- Petikan Teks:
──────────

23 Oktober 2009

Nila Juwita

Pelajaran apa yang dapat Anda petik dari seorang Nila Juwita Anfasa Moeloek beberapa hari ini? Bahwa beliau adalah kandidat Menteri Kesehatan yang gagal dipilih SBY, semua orang sudah tahu. Bahwa beliau sontak menjadi sosok yang mengundang komentar di media, semua juga sudah melihatnya. Namun, bahwa beliau adalah sosok innocent yang membuat hati kita sungguh trenyuh, nampaknya tidak banyak yang menyadarinya.

Memilih menteri adalah hak prerogatif Presiden. Saya tidak akan mempermasalahkan apakah jalan yang ditempuh Pak SBY itu benar atau salah, elegan atau tidak, yang jelas ada dimensi lain yang bisa dicermati. Yang -- setidaknya -- lebih membawa manfaat, daripada memperdebatkan batalnya Prof. Nila Juwita sebagai Menteri Kesehatan, sebagaimana yang heboh dan menjadi santapan hangat media massa beberapa hari ini.

Di layar kaca, sudah banyak komentar atas peristiwa itu. “Tidak elegan” kata seorang tokoh. ”Mempermalukan orang di hadapan publik, sungguh tidak elok” kata seorang tokoh Ormas Islam. “Ini sungguh bermuatan politik yang kental” sergap seorang politisi dari Senayan. “Nampak mengakomodasikan kepentingan asing” ucap seorang pengamat.

Di luar semua itu, kita melihat ada sesuatu yang sangat menyentuh. Dalam tataran yang lebih dalam, justru membuat kita malu sebagai bangsa. Coba cermati bagaimana jawaban Ibu Nila Juwita ketika para wartawan mencecarnya.

──────────

(Butir-butir dari sumber data)
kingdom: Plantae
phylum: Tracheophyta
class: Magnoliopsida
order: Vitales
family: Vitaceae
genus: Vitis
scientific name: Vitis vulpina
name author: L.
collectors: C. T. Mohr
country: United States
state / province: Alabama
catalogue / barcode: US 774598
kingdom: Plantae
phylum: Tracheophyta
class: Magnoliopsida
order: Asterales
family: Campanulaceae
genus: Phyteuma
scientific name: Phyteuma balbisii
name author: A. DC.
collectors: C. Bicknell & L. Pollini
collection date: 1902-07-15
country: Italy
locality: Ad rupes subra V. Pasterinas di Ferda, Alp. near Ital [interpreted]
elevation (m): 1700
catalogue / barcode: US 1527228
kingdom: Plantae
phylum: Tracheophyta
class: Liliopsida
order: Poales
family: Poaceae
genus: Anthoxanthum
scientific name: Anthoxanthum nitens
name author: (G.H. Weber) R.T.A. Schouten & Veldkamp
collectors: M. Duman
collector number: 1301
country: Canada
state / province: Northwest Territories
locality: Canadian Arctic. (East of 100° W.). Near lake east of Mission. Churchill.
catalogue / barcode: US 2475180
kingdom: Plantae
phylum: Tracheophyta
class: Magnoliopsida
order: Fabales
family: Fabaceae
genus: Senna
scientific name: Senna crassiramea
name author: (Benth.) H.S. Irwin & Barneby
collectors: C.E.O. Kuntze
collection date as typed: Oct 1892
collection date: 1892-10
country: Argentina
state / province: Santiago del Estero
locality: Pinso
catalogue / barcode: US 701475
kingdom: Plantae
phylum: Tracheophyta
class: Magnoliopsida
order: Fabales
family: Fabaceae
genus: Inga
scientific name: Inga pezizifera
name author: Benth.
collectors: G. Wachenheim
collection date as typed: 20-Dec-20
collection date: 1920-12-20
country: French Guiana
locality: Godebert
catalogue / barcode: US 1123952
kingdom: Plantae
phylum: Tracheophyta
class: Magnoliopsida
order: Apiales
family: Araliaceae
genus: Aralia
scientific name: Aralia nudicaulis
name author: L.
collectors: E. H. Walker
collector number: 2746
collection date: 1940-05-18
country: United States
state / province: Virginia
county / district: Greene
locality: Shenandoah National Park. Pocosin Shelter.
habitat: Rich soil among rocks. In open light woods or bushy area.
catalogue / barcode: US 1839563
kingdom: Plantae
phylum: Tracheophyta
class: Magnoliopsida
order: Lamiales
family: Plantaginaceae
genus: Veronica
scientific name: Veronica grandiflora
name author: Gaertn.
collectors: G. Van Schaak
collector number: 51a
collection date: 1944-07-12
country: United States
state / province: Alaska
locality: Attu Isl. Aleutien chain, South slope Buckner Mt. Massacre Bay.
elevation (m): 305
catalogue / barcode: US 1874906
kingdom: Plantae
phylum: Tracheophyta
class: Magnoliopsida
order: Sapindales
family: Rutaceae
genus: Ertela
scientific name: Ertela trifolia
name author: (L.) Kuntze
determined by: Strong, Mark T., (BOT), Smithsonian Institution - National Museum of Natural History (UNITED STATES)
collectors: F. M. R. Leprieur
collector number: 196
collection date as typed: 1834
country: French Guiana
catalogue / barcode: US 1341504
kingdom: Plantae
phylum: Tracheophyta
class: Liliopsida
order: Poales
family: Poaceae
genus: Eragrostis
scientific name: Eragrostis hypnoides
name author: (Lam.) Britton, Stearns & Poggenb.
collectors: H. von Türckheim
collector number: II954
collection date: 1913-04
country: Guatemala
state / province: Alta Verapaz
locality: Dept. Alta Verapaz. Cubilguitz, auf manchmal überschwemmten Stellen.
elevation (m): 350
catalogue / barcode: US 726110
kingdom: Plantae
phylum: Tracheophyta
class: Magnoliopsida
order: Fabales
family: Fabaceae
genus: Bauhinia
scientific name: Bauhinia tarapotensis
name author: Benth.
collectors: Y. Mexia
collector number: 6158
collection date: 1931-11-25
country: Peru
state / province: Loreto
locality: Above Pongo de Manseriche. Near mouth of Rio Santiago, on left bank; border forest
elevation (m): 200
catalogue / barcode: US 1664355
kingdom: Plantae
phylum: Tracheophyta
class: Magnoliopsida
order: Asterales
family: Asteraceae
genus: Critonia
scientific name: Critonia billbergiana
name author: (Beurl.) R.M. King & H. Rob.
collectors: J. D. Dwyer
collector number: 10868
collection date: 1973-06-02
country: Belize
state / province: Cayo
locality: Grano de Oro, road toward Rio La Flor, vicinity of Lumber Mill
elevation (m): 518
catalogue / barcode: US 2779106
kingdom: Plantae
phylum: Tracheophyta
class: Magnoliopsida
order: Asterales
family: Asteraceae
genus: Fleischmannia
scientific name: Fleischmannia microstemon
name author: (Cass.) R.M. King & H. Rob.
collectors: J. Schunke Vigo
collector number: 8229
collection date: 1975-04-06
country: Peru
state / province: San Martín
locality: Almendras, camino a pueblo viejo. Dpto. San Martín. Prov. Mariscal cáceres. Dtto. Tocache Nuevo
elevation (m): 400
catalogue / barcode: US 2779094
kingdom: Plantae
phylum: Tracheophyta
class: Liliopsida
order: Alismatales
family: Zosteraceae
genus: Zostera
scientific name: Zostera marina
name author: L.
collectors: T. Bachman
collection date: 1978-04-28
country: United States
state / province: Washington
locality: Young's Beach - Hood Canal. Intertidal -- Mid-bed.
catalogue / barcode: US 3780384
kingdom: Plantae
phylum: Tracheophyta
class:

──────────

- Soal Latihan:
Salinlah bagian petikan tentang Nila Juwita dari "23 Oktober 2009" sampai "banyak yang menyadarinya.".

- Hasil Jawaban:
23 Oktober 2009

Nila Juwita

Pelajaran apa yang dapat Anda petik dari seorang Nila Juwita Anfasa Moeloek beberapa hari ini? Bahwa beliau adalah kandidat Menteri Kesehatan yang gagal dipilih SBY, semua orang sudah tahu. Bahwa beliau sontak menjadi sosok yang mengundang komentar di media, semua juga sudah melihatnya. Namun, bahwa beliau adalah sosok innocent yang membuat hati kita sungguh trenyuh, nampaknya tidak banyak yang menyadarinya.